In line with its approach of private sector engagement, on November 1, 2011, the U.K. SFO launched “SFO Confidential,” a confidential whistleblower resource aimed at encouraging reports of suspected fraud or corruption. According to the website, the service is run by trained staff focused on protecting the identity of whistleblowers; the SFO states that it will not trace or record calls, and while it prefers that whistleblowers share their identities, reports can be made anonymously. If a whistleblower shares his or her identify, the SFO asserts that it will only disclose that information to others on a need-to-know basis or if ordered to do so by a judge and has promised to consult with the whistleblower before doing so. Reports can be filed by phone, email or in writing.
In recent public statements, SFO Director Richard Alderman encouraged company executives, staff, professional advisors, business associates, potential acquiring parties and competitors to come forward with reports of suspicious activities, no matter how small. He expressed that the SFO’s ultimate goal is to encourage companies to self-police so that they will already be investigating and reporting suspicious activities to the SFO before whistleblowers disclose such information to the agency. Alderman also noted that the SFO will take a pragmatic approach to prosecuting Bribery Act violations and intends to grant goodwill credit to companies who initially disclose their suspicions, in effect, before whistleblowers do. Press reports indicate that Alderman will be leaving the SFO in four months time but that he will be replaced by David Green, a leading barrister and former head of Revenue and Customs prosecution office.

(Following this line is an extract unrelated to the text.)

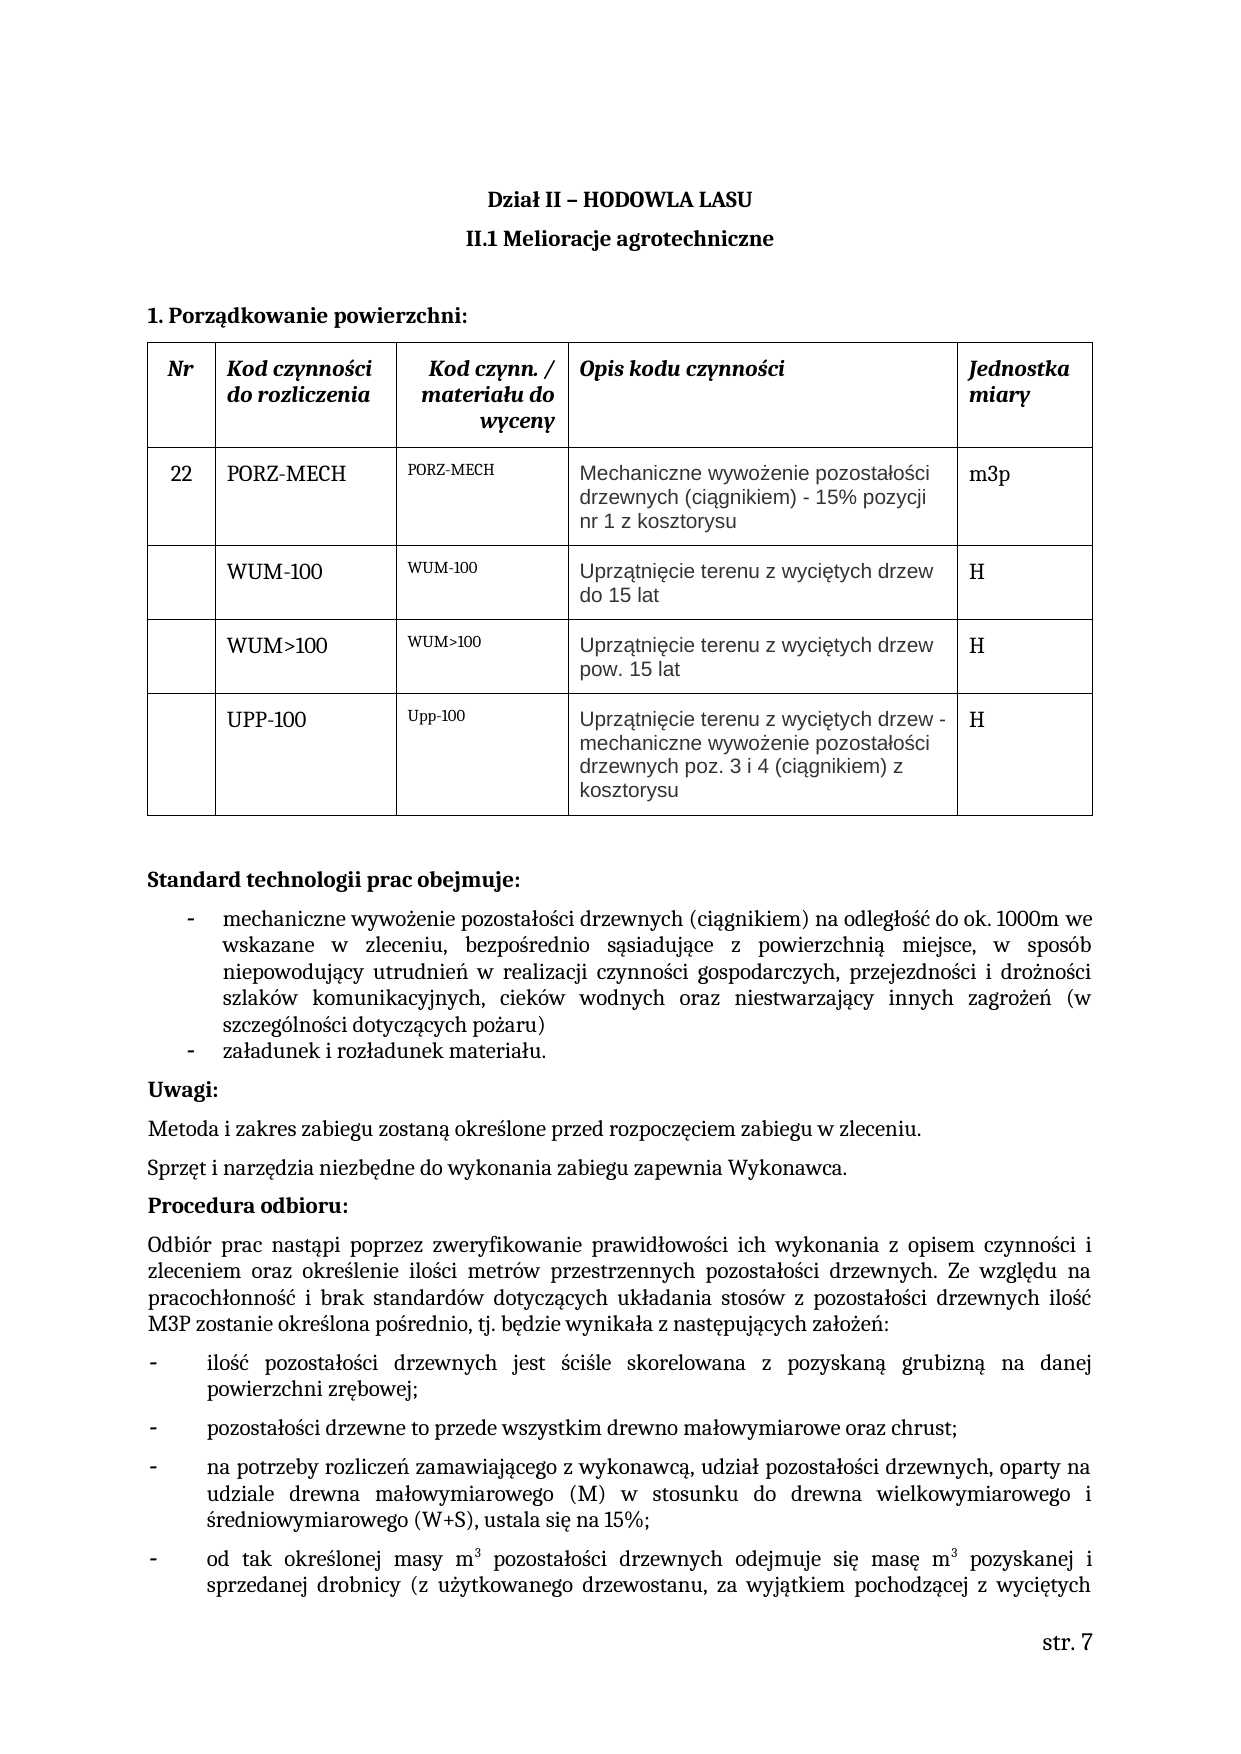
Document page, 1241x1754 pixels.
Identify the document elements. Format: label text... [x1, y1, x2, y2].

It is too early to tell how exactly the SFO plans to “pragmatically” address issues raised by whistleblowers, and how many reports will be filed. Notably, unlike the SEC’s Whistleblower Program in the United States, the SFO’s whistleblower program does not offer cash incentives for disclosing suspected fraud or corruption.
As discussed in the FCPA Autumn Review 2011, the first conviction under the U.K. Bribery Act was handed down on October 14, 2011, and the culprit was not a multinational conglomerate. Instead, it was a London court clerk who admitted to asking for £500 to help clear a suspect of a speeding ticket.

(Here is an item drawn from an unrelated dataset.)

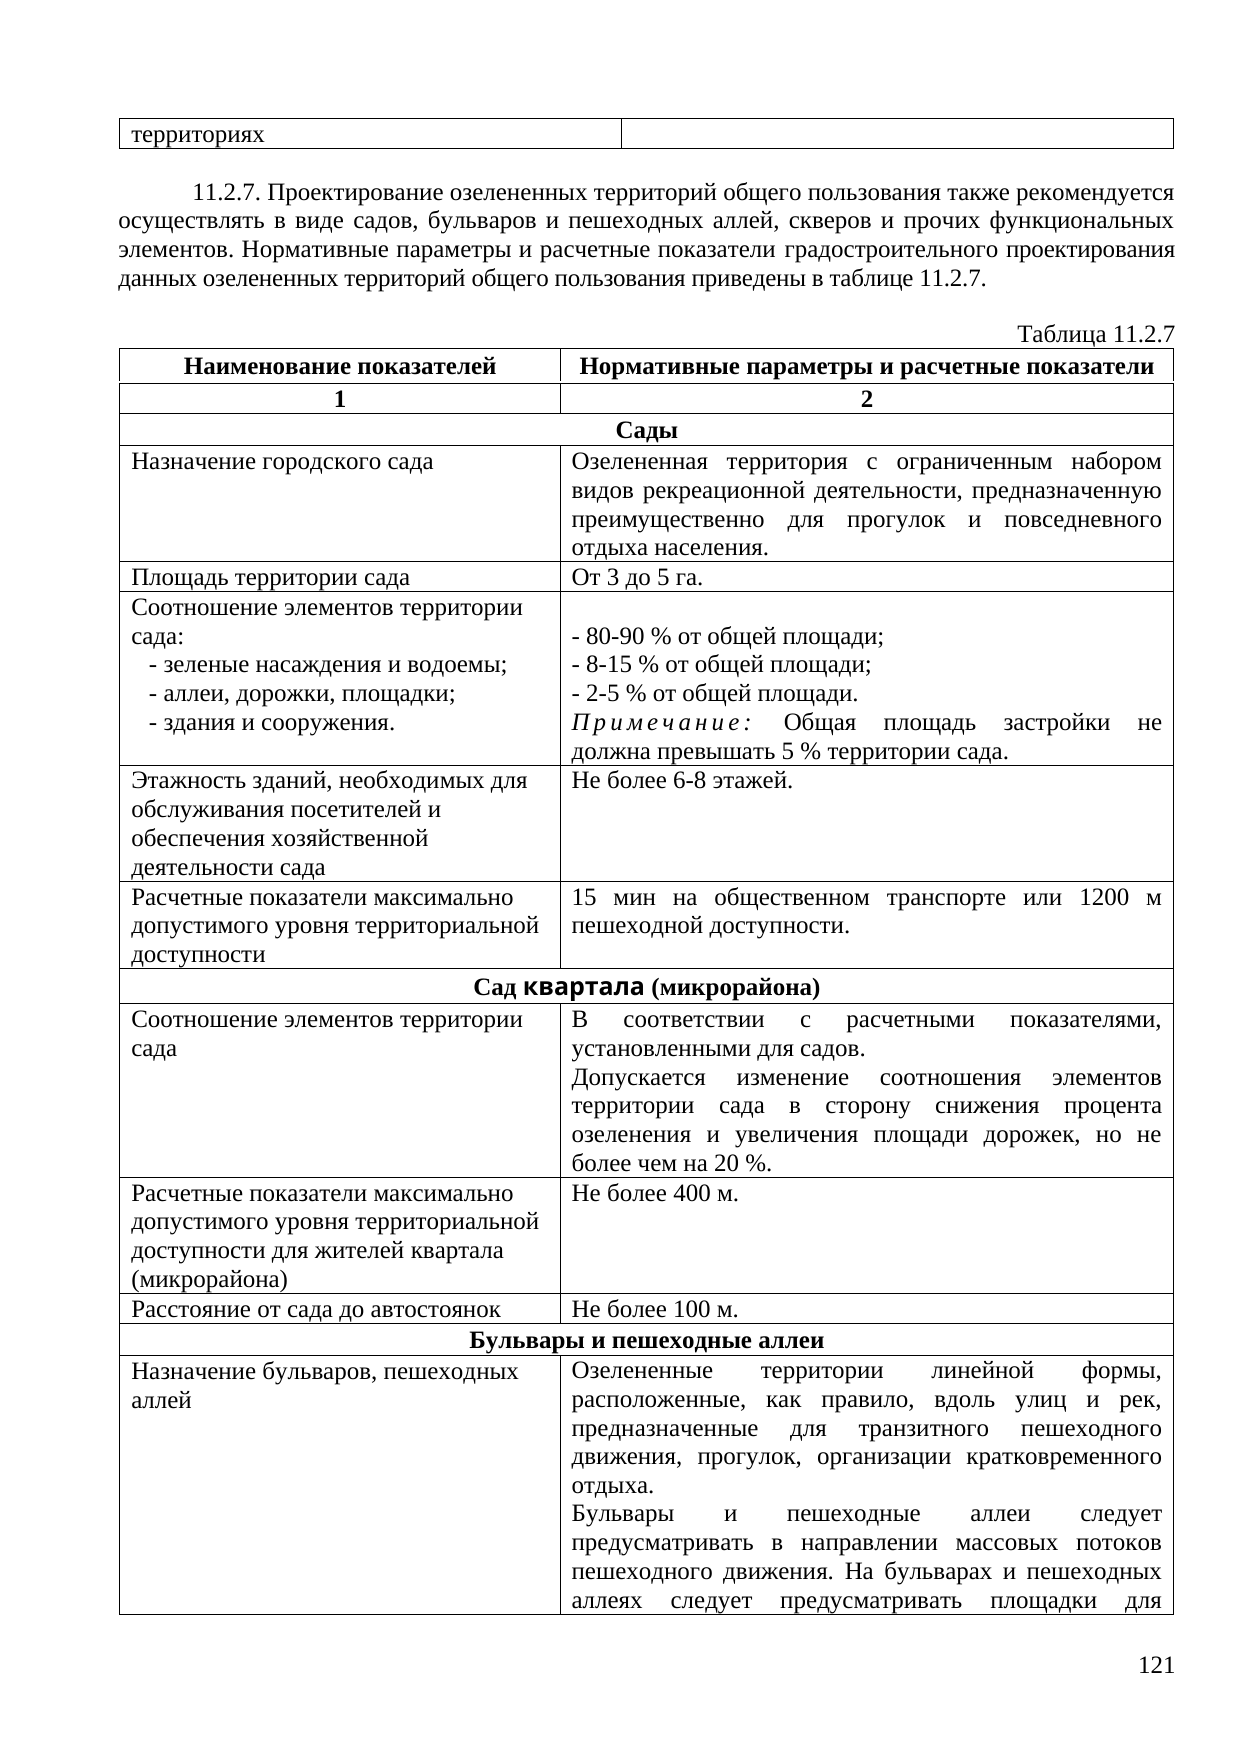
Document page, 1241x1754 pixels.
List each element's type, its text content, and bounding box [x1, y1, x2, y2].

text 11.2.7. Проектирование озелененных территорий общего пользования также рекомендуется осуществлять в виде садов, бульваров и пешеходных аллей, скверов и прочих функциональных элементов. Нормативные параметры и расчетные показатели градостроительного проектирования данных озелененных территорий общего пользования приведены в таблице 11.2.7. [118, 177, 1175, 291]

Munir Patel worked as an administrative clerk at Redbridge Magistrate’s Court in London and allegedly aided 53 traffic offenders over the course of a year in exchange for a total of at least £20,000 (approximately $31,000). The bulk of activity was prosecuted under the offense of misconduct in a public office. However, the Crown Prosecution Service also charged one violation of the U.K. Bribery Act, which prohibits the receipt of bribes by a police officer, for Patel’s acceptance of a payment following the Act entering into enforcement in July 2011. Patel was sentenced to three years for bribery and six years for the misconduct offense, with the sentences to run concurrently.